Несколько минут сидел я молча среди молчащих людей, когда сыграно было скерцо.
Потом безутешно-мрачный сонм призраков исчез. Рассеялось видение Страшного суда, кошмар покинул меня.
Доктор Горский встал и принялся медленно расхаживать по комнате. Ойген Бишоф сидел безмолвно, уйдя в себя, а инженер потягивался, словно только что проснулся. Потом взял папиросу из стоявшей на столе коробки и довольно шумно захлопнул её крышку.
Мой взгляд скользнул по Дине Бишоф. Человек часто просыпается утром с мыслью, которая была у него последнею перед тем, как он заснул. Так и я, доиграв вторую часть, опять начал думать о том, что прогневил её и должен умилостивить. И это желание умилостивить её становилось во мне все сильнее, все настойчивее, чем дольше я смотрел на неё. Ни о чем другом я не мог уже думать — вероятно, это детское желание было одним из последствий музыки.
Но вот она обращается ко мне:
— Ну, барон, что вы так задумчивы? О чем мечтаете?
— Я думал о своём щенке Заморе…
Я знаю хорошо, для чего это говорю, я смотрю ей прямо в глаза, мы это знаем оба, Дина и я. Она знала его, ах, как хорошо она его знала… Она вздрагивает, ничего об этом не желает слышать, качает головой и сердито отворачивается. Только теперь она по-настоящему рассердилась на меня.
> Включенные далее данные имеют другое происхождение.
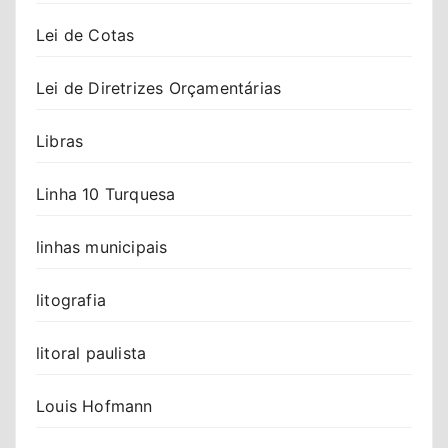
Lei de Cotas
Lei de Diretrizes Orçamentárias
Libras
Linha 10 Turquesa
linhas municipais
litografia
litoral paulista
Louis Hofmann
Мне не следовало это говорить, не следовало напоминать ей про Замора, моего маленького щенка, во всяком случае, не в этот миг, когда она, наверное, думает только об этом незнакомце, об этом кашалоте.
Между тем доктор Горский уложил в футляр виолончель и смычок.
— Я думаю, довольно на сегодня, — говорит он, — от третьей части избавим господина инженера, не так ли?
Дина, запрокинув голову, напевает про себя тему адажио.
— Слышите — это звучит как баркарола, правда?
Кашалот, к моему удивлению, тоже начинает напевать тему третьей части, почти безошибочно, только в несколько ускоренном темпе. А затем говорит:
— Баркарола? Нет. Вас, вероятно, обольщает скользящий ритм. Мне, во всяком случае, эта тема внушает представление совсем другого рода.
— Вы, вижу я, очень хорошо знаете H-dur-ное трио, —говорю я, и этим, кажется, я умилостивил Дину Бишоф. Она тотчас же живо ко мне оборачивается.
— Надо вам знать, друг наш Сольгруб вовсе не так немузыкален, как говорит. Он только считает своим долгом выставлять напоказ высокомерное своё отношение к музыке и ко всем остальным бесполезным искусствам. Не правда ли, этого требует ваша профессия, Вольдемар? И он хочет меня убедить, что интересуется моим мужем как актёром только потому, что видел его фотографию на открытых письмах и в иллюстрированном журнале. Молчите, Вольдемар, я отлично знаю вас.
Кашалот делает такой вид, словно речь идёт не о нем. Взял книгу с полки и перелистывает её. Но ему, по-видимому, очень приятно быть средоточием беседы и подвергаться анализу Дины.